Mar 7, 2018
Andrew Costa, Research Director at the Michael G. Degroote School of Medicine, WRC, helps unveil the green bench along with guests, Don Nightingale of Schlegel Villages and his wife Mary Buhr-Nightingale.
Published: February 14, 2018
To build better relationships between future physicians and older adults, an elder care education program is being rolled out by the Waterloo Regional Campus of McMaster University’s Michael G. DeGroote School of Medicine.
The program, launched in January, intends to promote intergenerational learning through three main initiatives: MacPAGE, Make a New Old Friend and the Green Bench.
Cathy Morris, regional assistant dean of the Waterloo campus, says the learning is needed as by 2020 it’s anticipated that 30 per cent of Canadian clinic patients, 60 per cent of hospitalized patients and as many as 95 per cent of continuing care patients will be aged 65 and older
“We sat down a year ago to discuss where we can insert bits of geriatric competencies in every discipline,” she said.
“Out of that discussion came the strategic plan for this program which will give students many more opportunities to have experiences that will help inform their care decision making.”
The physicians who are trained to work with older adults are few in number.
“There are around 250 geriatricians in Canada,” said Morris. “When you have an [aging] population of 30 million, 250 geriatricians won’t go very far.”
Formed by WRC’s Big Data & Geriatric Models of Care research cluster, and supported by the McMaster Institute for Research on Aging (MIRA), MacPAGE is an online program designed for students who want to enhance their education in aging, care of the elderly and geriatrics.
The program is made up of six pillars of geriatric education including conferences and lectures; interprofessional events; clinical encounters; volunteerism and outreach; research and quality improvement; and online learning modules.

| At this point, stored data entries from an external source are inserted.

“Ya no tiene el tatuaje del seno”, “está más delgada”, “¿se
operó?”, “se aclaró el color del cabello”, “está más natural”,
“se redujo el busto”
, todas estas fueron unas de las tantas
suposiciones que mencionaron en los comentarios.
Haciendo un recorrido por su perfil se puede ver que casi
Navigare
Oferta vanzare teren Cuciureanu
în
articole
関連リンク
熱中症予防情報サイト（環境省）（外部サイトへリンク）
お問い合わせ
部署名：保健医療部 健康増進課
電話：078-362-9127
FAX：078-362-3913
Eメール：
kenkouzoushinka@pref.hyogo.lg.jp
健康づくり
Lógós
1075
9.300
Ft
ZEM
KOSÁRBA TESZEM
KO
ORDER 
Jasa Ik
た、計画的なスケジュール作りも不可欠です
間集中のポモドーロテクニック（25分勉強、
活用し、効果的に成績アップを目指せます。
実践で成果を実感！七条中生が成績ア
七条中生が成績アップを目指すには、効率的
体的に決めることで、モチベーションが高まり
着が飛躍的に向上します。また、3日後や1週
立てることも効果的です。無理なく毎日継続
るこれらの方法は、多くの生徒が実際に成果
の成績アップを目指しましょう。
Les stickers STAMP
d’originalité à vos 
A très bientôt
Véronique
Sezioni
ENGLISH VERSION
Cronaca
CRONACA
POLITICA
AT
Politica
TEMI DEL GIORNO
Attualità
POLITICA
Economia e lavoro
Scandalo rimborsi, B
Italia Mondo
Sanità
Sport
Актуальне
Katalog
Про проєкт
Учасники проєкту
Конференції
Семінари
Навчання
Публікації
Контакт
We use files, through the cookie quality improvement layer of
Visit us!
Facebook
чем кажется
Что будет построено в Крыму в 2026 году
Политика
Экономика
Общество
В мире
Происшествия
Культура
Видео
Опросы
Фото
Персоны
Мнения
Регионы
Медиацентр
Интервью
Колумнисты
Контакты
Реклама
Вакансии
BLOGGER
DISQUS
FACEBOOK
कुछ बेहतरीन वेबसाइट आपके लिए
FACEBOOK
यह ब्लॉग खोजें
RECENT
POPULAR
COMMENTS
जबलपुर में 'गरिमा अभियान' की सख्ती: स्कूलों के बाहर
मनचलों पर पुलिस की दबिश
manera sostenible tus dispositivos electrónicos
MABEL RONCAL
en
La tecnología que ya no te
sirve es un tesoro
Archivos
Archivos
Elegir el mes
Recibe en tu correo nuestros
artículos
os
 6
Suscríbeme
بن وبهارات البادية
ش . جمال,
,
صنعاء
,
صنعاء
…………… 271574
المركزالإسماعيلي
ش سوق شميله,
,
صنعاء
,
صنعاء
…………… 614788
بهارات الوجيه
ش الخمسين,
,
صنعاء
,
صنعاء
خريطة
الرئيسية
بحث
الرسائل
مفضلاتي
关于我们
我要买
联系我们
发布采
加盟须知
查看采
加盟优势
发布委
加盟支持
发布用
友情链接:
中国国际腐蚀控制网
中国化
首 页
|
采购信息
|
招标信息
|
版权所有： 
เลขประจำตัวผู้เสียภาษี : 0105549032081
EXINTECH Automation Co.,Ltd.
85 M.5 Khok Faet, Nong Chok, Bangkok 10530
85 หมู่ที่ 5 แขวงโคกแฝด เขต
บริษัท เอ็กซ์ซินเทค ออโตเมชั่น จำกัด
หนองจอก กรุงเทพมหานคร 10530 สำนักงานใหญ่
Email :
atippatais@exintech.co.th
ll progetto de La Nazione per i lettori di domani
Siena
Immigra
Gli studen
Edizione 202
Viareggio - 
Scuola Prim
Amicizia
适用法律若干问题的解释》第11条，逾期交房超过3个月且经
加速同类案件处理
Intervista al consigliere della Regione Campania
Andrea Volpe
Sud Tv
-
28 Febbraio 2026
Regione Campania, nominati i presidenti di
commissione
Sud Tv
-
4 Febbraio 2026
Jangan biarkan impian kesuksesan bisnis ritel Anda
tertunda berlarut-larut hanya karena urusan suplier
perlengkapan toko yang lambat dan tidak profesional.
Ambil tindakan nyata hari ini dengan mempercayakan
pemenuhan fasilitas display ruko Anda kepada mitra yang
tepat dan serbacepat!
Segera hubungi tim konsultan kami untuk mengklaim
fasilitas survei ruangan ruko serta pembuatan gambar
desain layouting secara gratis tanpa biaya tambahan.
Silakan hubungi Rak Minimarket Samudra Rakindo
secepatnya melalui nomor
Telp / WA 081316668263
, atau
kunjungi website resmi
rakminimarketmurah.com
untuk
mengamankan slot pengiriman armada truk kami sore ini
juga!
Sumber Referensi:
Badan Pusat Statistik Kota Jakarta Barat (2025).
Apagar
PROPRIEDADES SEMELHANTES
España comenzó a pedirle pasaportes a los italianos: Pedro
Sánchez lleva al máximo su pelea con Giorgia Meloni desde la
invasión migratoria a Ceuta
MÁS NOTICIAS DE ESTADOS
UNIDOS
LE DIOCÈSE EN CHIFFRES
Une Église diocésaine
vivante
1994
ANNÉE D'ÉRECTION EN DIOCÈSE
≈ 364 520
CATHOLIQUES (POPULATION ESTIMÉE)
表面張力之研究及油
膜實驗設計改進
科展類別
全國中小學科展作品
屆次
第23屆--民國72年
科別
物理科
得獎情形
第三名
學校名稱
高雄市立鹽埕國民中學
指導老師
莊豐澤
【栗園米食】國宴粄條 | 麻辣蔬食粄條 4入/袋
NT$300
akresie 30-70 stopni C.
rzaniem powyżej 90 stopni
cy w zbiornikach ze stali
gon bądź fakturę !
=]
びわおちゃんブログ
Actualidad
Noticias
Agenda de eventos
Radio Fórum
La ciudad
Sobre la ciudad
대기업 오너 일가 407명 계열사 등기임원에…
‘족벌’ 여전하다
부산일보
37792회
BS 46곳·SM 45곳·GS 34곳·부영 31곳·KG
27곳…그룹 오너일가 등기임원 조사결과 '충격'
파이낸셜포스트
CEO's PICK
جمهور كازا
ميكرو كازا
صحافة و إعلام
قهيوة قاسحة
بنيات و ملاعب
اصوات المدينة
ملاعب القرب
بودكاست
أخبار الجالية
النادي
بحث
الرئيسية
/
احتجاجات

All of these pillars can be reached through experiences that range from local lectures to volunteerism. Students must complete at least four of the six pillars to become eligible to receive a certificate of completion from MIRA.
Waterloo campus students also have an opportunity to ‘Make a New Old Friend’ at Schlegel Villages University Gates and Winston Park, a retirement and assisted living facility in Kitchener-Waterloo. Learners will visit with their ‘old friends’ on a monthly basis during the 2018 academic term in order to facilitate experiential learning. Students and older adults stand to gain both intergenerational engagement and social interaction they might otherwise be lacking.
“This is a collaborative opportunity to learn from older adults that have been living and working a lot longer than we have, which is really important,” said Andrew Costa, research director at the Waterloo campus, Schlegel Chair for Clinical Epidemiology and Aging and member of MIRA.
The Green Bench program is exactly what it sounds like: a green bench, complete with an engraving of the hashtag #ElderWisdom, meant for students and older adults to sit and talk. The bench is a visual reminder meant to encourage people to talk in a casual setting, and to ultimately break down generational barriers. It will move from one location to another so that the experience can be shared broadly across the campus.
“We’ve been working hard with our cohorts and community partners to make these initiatives happen, and we’re thrilled to see them come to fruition,” said Costa.
Other community and research partners involved in the program include: McMaster’s Department of Health Research Methods, Evidence and Impact; Waterloo Regional Campus Research, Big Data & Geriatric Models of Care Research Cluster, and the Schlegel-UW Research Institute for Aging.